Contact me

Chinese character pattern data

The pattern data contains the precise definition of which strokes are required to match a certain character. This data is the actual core of Tibi's character recognition algorithm. The match qualitiy is determined, by the presence of all strokes with their defined directions, correctness of stroke order, correctness of stroke direction and the length of unmatched redundant strokes.

The current version of the pattern data can be downloaded here (utf8).

Format Documentation

The format is designed to be compact and quickly editable.

Rules

Rules assign a pattern to a character. If the pattern is matched, the character will be presented to the user.

Character : Pattern ;

Furthermore, there are invisible rules. There are pattern that do not correspond to any character, but do occur as components of more complex characters.

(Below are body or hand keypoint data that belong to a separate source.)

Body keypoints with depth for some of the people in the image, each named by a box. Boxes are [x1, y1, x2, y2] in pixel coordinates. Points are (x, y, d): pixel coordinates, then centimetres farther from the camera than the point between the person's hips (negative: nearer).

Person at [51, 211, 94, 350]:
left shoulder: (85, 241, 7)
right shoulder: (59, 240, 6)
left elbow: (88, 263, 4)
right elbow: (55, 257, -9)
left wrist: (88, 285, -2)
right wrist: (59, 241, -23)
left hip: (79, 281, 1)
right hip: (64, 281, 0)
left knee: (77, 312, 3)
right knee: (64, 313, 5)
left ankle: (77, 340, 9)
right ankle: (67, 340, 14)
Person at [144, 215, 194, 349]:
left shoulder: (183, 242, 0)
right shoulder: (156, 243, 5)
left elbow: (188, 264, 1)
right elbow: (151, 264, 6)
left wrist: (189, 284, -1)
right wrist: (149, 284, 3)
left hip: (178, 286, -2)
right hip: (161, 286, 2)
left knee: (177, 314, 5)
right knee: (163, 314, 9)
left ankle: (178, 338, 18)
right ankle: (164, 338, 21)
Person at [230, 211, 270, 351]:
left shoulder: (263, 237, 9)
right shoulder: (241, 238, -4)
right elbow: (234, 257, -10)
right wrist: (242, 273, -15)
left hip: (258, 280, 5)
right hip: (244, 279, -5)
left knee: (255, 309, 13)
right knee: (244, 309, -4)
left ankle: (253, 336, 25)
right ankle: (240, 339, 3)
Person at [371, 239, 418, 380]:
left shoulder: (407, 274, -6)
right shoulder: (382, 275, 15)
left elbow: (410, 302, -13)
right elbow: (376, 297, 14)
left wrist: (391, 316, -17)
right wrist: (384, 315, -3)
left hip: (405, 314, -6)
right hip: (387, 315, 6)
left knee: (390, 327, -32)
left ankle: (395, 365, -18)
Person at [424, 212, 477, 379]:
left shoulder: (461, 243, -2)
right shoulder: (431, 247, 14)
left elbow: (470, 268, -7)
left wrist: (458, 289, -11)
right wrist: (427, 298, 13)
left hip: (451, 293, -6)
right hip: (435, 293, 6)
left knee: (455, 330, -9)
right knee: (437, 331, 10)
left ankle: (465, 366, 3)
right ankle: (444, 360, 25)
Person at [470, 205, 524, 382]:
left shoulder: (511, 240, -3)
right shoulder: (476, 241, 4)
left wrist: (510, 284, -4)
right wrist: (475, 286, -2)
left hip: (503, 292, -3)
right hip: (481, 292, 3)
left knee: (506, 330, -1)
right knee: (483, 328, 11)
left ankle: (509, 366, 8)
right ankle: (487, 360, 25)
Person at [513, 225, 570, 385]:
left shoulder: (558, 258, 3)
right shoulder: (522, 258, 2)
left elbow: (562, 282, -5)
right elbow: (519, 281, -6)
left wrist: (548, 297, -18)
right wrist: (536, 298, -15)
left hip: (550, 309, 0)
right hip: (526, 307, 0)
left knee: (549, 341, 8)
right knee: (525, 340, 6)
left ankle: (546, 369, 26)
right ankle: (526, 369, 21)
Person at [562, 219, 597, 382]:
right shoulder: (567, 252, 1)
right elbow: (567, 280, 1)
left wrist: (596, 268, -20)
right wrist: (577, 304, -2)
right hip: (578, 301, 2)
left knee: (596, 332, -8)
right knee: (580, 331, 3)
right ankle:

More about invisible rules in the section about Macros.

{ Name } : Pattern ;

Comments

Comments start with a percent % and last to the end of the line.

Pattern

Pattern define a character or a part of a character and the way it is correctly written.

Characters as Pattern

Elsewhere defined characters can be used as pattern to make up for a more complex character.

Orientations

Orientations are the most primitive form of pattern. The following orientations are allowed:

Pattern Description
E East
NE North east
N North
NW North west
W West
SW South west
S South
SE South east

Orientation ranges

Multiple orientations can be combined with a star "*". The resulting pattern is matched if any the provided orientations is found.

Example for a stroke that goes either right or up:

E*NE*N

Connected orientations

If orientations and orientation ranges are prefixed with a minus "-" there must be a connecting stroke to the previous orientation.

A correct stroke sequence for the character 乙 is:

E-SW-SE-E-NE

Groups

Paratheses can be used to group together multiple pattern. The importence of groups will become clear in the subsequent section on locators.

A possible group definition the strokes of character 口 is defined below. However without locators completely different shapes will be matched too.

(S (E-S) (E))

Locators

Locators define relative positions of individual strokes. In fact it is not sufficient to just check the order of certain orientations, the graphical position is important to correctly recognize the written character.

Locators are appended to directly after a pattern and have the following forms. The name is required to identify corresponding locators. Equally named locators must have overlapping ranges. A range is defined relative to the patterns extension. Zero is the patterns leftmost or upmost position. Ten is the right or downmost position. If minimum or maximum values are omitted 0 or respecively 10 is assumed. if only a number is given the range contains only one point.

[ Name xmin : xmax , ymin : ymax ]
[ Name x, y ]
[ Name ]

Example for a 口 with locators. Each stroke must go at least through the center position of the bounding boxes edge.

口 : (S[left] E[up]-S[right] E[down]) [left 0,5][up 5,0][right 10,5][down 5,10];

When the second component of the range is smaller than the first then this range must be completely contained, instead of just overlapping.
We can define 中 as a 口 whose horizontial 30%-70% part must be contained in a vertical strokes 20%-80% part.

中 : 口[x 3:7,:] S[x :,2:8];

Macros

Macros are defined as invisible rules. They can be called with curly parathesis that embrace the marcos name and its arguments.

The macro 上下 defines an up down relation ship between its two arguments. It can be called to define 否:

否 : {上下 不 口};

A macro definition can be access its arguments by numbers in curly parathesis, e.g. {1} and {2}.

{上下} : {1}[x :,8:20] {2}[x 5,-20:2];

Conclusion

The pattern definition is specified in a simple bounding box based language, that allows the definition of high level positional relations.